As an anode, lithium foil having a thickness of about 500 μm was used, and a glass fiber as a separator and a SUS plate having a thickness of 500 μm as an anode current collector were used. The battery was configured to include the anode current collector, the lithium anode, the separator and the cathode, which were stacked upwards, and 800 μL of diethylene glycol diethyl ether (DEGDEE) as an electrolyte was injected between the cathode and the anode, followed by pressing, thus forming a coin-cell-shaped lithium air battery.

(3) Evaluation of Life Cycle of Lithium Air Battery

The life cycle of the lithium air battery of Example 2 was evaluated. The lithium air battery was repetitively charged and discharged in 1 mA/cm² and 5 mA/cm² capacity cut-off manners in the ranges of constant-current constant-voltage charging (4.6V cut-off) and constant-current discharging (2.0V cut-off) at a current density of 0.25 mA/cm².

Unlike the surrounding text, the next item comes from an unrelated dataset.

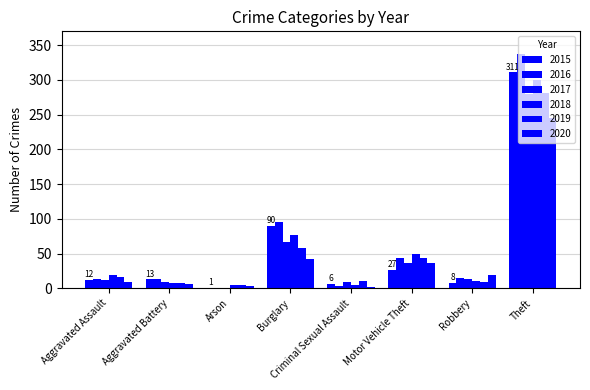

What is the difference between the maximum and second lowest values in the 2020 series?

242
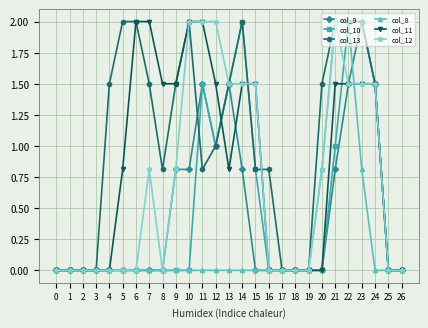

How many categories are shown in the chart?

27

When the lithium air battery was charged and discharged in a 1 mA/cm² cut-off manner, a battery voltage of 2.5 V or more was exhibited up to 100 cycles and there was no change in discharge capacity. This means that the reversibility of charge/discharge reactions was maintained for up to 100 cycles.

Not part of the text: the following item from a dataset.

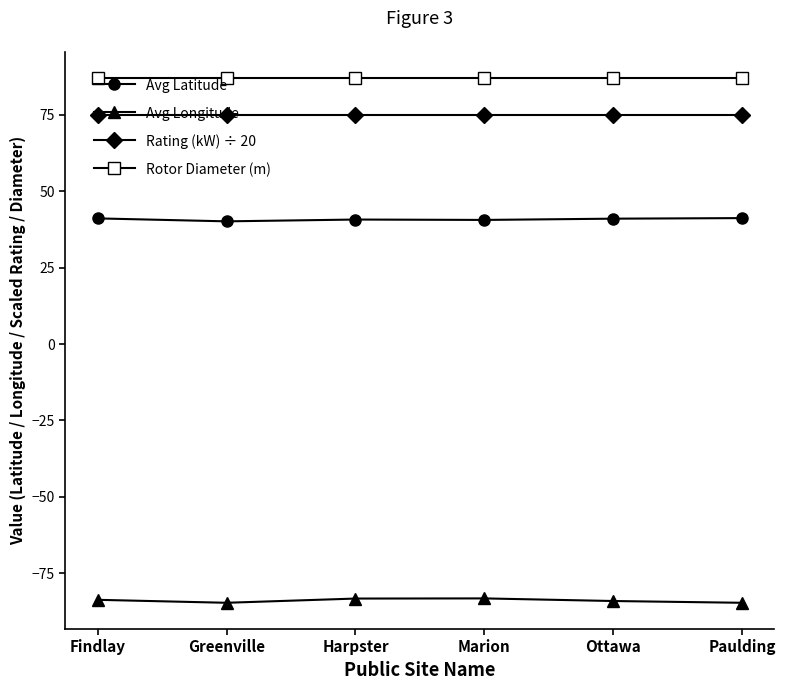

What is the highest value of the Avg Longitude series?

-83.2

Also, when the lithium air battery was charged and discharged in a 5 mA/cm² cut-off manner, a battery voltage of 2 V or more was exhibited up to 15 cycles and the reversibility of charge/discharge reactions was maintained for up to 15 cycles.

Although the various exemplary embodiments of the present invention have been disclosed for illustrative purposes, those skilled in the art will appreciate that various modifications, additions and substitutions are possible, without departing from the scope and spirit of the invention as disclosed in the accompanying claims.

Claims

1. A cathode for a lithium air battery, comprising:

a carbon foam comprising a three-dimensionally connected skeleton and pores;

an electrode material coated on a surface of the skeleton and filled in the pores; and

an air flow path formed in a space of the carbon foam to introduce air into the battery.

2. The cathode of claim 1, wherein the carbon foam has a thickness ranging from about 100 μm to less than about 2 mm.

3. The cathode of claim 1, wherein the carbon foam has a pore density of 100 PPI to 500 PPI.

4. The cathode of claim 1, wherein the skeleton comprises frame members continuously connected, a basic unit of the frame members is a biangular frame, a triangular frame, a rectangular frame, a pentagonal frame or a hexagonal frame.

5. The cathode of claim 4, wherein the carbon foam comprises a plurality of hollow open cells in which multiple adjacent basic units are connected to each other.

6. The cathode of claim 1, wherein the electrode material is selected from the group consisting of graphite, carbon black, Ketjen black, acetylene black, carbon nanotubes, reduced graphene oxide and combinations thereof.

7. The cathode of claim 1, wherein the electrode material further comprises a catalyst selected from the group consisting of MnO2, Co3O4, Ru, Jr, RuO2, Pd, Pt, Bi, Au, Pt3Co, Ag, FeO, Ru-rGO, RuO2-rGO, Ir-rGO, Pt3Co-rGO, FeCo—CNT, FePt—CNT/rGO, RuCo—CNT/rGO, Pd—Ir core-shell nanotubes, AgIr, AuIr and combinations thereof.

8. The cathode of claim 1, wherein an amount of the electrode material is in a range of about 10 mg/cm3 to 30 mg/cm3.

9. The cathode of claim 1, wherein a size of the air flow path is in a range of about 5 μm to 35 μm.

10. A lithium air battery, comprising:

a cathode of claim 1;

an anode; and

an electrolyte inserted between the cathode and the anode.